Well life catches up with you fast I guess. I haven’t posted any updates because I was posting as I was building and I hit a roadblock. I’ll first talk about that in case Google gets you here while you’re running into the same problem and then give the pieces I did figure out.
Docker Swarm in Proxmox LXC Containers
Docker swarm can run real easily in VM’s. Install docker, create a swarm, add nodes to the swarm, toss some stuff in it, you’re basically done. Within an LXC container, some restrictions are going to give you problems. For the pct.conf file, I ended up with this configuration that works.
1
2
3
4
5
6
7
8
9
10
11
12
13
14
arch: amd64
cores: 2
hostname: swarm-wrkr3-lxc
memory: 2048
mp0: /lib/modules/4.15.18-11-pve,mp=/lib/modules/4.15.18-11-pve,ro=1
net0: name=eth0,bridge=vmbr0,gw=192.168.1.1,hwaddr=C6:1F:1A:5A:A2:83,ip=192.168.1.4/22,type=veth
onboot: 1
ostype: ubuntu
rootfs: local-lvm:vm-111-disk-0,size=25G
swap: 512
unprivileged: 0
lxc.apparmor.profile: unconfined
lxc.cgroup.devices.allow: a
lxc.cap.drop:
The important bits are the ones at the end. Proxmox provides a handful of app armor profiles that allow you to run certain applications that would be blocked from running inside a container. Unconfined isn’t great from a security perspective, but since docker will still isolate processes from the LXC container, you do preserve some level of isolation. This profile allows you to get a container running to begin with.
After running my docker-ce and swarm install playbooks, things would look up and running, but containers would always fail to launch on lxc worker nodes. My docker-compose file spun up traefik and another network to allow things to talk to each other without being exposed publicly. A docker network ls
on my worker showed:
1
2
3
4
5
6
root@swarm-wrkr3-lxc:~# docker network ls
NETWORK ID NAME DRIVER SCOPE
3bca5c1794b6 bridge bridge local
6ec1975c097b host host local
f6c66b4943e1 none null local
root@swarm-wrkr3-lxc:~#
But listing the networks on the manager, running in a virtual machine, showed:
1
2
3
4
5
6
7
8
9
10
root@swarm-mgr-vm1:~# docker network ls
NETWORK ID NAME DRIVER SCOPE
6cee66aec471 bridge bridge local
a7cd74d3722a docker_gwbridge bridge local
mq2gpjfvhgz0 exposed overlay swarm
b4ef8f4e3714 host host local
1mkakpah4inc ingress overlay swarm
fa853d2b4f5e none null local
7ozgltfb5q9j sample overlay swarm
xwyi8zbxy488 traefik overlay swarm
A significant number of networks were not being created. A docker info
on the worker showed why.
1
2
3
4
5
6
7
8
9
<SNIP>
Experimental: false
Insecure Registries:
127.0.0.0/8
Live Restore Enabled: false
Product License: Community Engine
WARNING: bridge-nf-call-iptables is disabled
WARNING: bridge-nf-call-ip6tables is disabled
I have ipv6 disabled on my proxmox hosts, so the ipv4 bit is the one causing problems.
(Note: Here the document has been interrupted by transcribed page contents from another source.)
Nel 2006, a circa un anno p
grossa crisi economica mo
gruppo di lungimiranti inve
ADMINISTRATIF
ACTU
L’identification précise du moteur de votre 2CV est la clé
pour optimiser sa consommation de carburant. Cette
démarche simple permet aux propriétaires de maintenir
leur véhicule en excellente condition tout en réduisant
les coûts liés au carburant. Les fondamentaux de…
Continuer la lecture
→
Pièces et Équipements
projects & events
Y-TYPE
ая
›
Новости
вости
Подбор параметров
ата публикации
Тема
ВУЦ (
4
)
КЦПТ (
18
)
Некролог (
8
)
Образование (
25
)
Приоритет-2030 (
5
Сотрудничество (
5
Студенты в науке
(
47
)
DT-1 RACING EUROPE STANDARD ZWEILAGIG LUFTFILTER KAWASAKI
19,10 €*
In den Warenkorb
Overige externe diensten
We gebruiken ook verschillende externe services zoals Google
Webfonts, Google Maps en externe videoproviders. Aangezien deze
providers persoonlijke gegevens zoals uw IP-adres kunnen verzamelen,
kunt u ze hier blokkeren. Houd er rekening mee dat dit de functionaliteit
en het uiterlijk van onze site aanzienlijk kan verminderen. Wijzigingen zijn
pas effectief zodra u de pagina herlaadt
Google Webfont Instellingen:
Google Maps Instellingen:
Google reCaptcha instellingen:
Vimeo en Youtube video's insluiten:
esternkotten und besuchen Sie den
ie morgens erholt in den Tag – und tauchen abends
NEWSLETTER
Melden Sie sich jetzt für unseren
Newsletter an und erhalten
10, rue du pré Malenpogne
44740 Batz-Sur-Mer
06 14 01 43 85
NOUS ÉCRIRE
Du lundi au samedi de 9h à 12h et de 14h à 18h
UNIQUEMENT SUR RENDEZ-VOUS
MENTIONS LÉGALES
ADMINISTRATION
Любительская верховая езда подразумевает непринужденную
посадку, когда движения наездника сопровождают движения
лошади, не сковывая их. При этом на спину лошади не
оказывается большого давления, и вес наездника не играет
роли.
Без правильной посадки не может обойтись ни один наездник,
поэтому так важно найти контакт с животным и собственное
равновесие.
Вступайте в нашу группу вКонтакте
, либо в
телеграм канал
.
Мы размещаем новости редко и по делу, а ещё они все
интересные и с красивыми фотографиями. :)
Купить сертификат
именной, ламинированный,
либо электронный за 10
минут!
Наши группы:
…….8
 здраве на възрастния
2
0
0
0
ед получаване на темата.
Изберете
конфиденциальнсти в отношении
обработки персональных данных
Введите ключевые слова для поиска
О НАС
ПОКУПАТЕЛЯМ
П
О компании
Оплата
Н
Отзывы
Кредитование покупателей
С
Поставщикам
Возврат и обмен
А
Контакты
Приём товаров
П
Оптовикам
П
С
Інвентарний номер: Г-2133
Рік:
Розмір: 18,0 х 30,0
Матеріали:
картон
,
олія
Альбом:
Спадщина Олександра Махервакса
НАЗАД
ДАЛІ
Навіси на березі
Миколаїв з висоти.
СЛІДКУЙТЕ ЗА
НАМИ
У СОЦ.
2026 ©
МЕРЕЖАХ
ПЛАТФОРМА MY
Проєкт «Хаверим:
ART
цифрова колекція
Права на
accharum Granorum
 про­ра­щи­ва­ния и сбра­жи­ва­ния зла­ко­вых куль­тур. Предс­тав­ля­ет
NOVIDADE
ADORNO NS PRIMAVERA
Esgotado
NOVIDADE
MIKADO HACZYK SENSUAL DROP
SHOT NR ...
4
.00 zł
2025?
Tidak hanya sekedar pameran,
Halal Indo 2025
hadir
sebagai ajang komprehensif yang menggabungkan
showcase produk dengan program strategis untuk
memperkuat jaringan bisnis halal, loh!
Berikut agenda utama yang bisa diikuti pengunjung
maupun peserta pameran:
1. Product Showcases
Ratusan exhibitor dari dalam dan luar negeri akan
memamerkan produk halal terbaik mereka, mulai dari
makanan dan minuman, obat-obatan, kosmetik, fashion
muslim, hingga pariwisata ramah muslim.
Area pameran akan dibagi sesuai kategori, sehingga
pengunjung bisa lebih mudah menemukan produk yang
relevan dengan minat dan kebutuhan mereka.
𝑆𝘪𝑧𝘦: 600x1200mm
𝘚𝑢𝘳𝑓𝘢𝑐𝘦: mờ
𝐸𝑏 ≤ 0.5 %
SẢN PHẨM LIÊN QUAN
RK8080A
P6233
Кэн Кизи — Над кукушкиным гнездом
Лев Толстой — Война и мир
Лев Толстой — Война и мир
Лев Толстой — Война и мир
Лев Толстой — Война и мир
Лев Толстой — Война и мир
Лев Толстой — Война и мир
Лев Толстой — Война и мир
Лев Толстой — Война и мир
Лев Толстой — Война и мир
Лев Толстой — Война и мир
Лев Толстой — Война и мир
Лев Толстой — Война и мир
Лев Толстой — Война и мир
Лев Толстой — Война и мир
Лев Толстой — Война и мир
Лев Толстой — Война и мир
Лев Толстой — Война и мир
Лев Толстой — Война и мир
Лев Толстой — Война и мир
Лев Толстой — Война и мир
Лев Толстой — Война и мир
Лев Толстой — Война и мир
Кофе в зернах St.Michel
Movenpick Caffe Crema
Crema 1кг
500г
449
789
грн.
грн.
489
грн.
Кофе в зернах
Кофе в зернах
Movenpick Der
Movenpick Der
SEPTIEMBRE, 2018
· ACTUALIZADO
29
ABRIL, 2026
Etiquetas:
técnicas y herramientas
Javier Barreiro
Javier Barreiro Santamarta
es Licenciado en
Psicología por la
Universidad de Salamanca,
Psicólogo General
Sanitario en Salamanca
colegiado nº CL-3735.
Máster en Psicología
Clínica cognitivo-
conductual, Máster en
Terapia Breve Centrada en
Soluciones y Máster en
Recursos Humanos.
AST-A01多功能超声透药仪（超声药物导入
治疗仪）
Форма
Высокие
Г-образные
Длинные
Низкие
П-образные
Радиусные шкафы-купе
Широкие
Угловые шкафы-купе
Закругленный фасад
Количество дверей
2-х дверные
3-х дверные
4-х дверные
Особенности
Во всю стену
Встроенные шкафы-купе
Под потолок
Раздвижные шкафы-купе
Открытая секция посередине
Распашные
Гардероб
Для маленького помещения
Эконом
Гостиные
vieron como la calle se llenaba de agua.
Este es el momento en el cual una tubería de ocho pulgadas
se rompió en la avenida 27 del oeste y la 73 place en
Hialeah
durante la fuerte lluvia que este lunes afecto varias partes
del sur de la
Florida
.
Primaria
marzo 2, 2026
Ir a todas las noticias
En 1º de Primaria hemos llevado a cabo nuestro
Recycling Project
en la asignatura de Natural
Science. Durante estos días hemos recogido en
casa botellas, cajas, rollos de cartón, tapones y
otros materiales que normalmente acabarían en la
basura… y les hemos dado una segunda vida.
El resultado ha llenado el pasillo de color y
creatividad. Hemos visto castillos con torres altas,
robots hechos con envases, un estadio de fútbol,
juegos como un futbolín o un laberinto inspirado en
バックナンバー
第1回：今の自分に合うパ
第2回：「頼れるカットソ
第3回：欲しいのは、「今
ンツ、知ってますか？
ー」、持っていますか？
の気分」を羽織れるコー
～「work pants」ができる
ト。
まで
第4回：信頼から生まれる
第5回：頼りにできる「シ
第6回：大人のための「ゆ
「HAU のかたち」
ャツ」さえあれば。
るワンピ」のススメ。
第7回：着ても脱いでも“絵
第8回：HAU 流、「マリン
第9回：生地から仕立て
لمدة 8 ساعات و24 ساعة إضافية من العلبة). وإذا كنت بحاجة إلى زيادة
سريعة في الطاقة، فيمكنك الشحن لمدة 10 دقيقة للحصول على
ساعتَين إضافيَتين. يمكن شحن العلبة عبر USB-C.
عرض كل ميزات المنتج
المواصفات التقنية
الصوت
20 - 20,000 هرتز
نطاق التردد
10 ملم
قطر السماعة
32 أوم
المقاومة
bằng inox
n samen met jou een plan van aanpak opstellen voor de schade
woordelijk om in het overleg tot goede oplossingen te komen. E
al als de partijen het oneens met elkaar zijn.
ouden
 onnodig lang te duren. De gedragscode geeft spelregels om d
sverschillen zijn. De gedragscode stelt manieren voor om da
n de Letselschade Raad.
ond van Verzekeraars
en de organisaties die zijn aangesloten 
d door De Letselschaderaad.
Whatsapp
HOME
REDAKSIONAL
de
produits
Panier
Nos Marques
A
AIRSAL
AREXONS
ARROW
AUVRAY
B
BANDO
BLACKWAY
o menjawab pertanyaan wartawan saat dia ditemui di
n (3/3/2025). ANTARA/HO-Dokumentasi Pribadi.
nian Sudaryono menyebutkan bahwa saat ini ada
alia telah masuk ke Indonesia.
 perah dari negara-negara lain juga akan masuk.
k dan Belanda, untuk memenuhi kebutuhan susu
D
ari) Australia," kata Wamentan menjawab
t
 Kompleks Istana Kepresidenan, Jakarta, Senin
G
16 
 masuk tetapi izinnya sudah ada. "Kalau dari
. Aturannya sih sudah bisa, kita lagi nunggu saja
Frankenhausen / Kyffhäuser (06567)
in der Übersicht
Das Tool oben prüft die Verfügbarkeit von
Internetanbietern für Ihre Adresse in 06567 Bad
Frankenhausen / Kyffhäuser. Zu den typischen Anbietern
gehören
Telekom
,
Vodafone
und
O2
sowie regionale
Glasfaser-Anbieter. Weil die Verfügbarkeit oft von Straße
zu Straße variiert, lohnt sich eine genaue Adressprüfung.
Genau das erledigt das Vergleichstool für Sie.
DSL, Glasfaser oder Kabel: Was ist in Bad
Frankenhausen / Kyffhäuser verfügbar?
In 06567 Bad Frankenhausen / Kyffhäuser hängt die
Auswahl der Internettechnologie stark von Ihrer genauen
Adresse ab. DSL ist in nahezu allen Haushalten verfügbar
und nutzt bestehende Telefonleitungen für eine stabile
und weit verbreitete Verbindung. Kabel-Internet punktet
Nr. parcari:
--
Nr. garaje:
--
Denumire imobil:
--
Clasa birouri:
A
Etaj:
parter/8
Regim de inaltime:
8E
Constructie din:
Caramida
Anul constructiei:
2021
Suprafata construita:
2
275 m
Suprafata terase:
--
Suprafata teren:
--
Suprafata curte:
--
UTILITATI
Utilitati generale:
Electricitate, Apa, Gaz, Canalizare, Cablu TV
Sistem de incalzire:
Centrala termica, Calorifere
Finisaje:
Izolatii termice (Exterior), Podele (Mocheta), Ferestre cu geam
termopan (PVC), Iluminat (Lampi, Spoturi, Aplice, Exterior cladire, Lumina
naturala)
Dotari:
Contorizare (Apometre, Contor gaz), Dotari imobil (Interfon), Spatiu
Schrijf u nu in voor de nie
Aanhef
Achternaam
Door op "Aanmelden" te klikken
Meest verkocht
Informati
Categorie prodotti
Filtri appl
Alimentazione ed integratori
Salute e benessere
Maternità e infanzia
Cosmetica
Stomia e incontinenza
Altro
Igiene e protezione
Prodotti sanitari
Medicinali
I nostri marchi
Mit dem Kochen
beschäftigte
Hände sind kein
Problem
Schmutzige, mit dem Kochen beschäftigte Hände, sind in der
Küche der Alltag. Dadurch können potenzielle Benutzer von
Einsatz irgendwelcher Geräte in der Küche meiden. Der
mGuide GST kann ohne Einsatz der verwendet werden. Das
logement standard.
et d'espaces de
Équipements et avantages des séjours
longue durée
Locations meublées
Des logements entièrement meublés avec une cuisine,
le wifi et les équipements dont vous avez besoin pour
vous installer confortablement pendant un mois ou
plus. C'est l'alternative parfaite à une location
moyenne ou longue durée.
Docker needs iptables to route traffic appropriately and manage your network traffic. The problem is with the linux kernel, not anything I was doing (which was frustrating to find out now). The problem is out of my area of expertise, but the br_netfilter kernel module doesn’t handle namespaces correctly.
This issue in lxd is where I finally found someone describing it and the fix. That leads you here and this discussion in lkml. The short of it is theres a proposed solution, some back and forth on it, and more work to do.
So what now?
I have my swarm running VMs now. It works, traefik serves the traffic for all my hosts, I watch stuff with portainer, and just have a few services in there to do random things. I will continue to run it in my VM’s until the changes are merged into the kernl and migrate to LXC from there. Fortunately, I can add nodes and remove them as I scale services up and down. I’ll update this when the feature is available.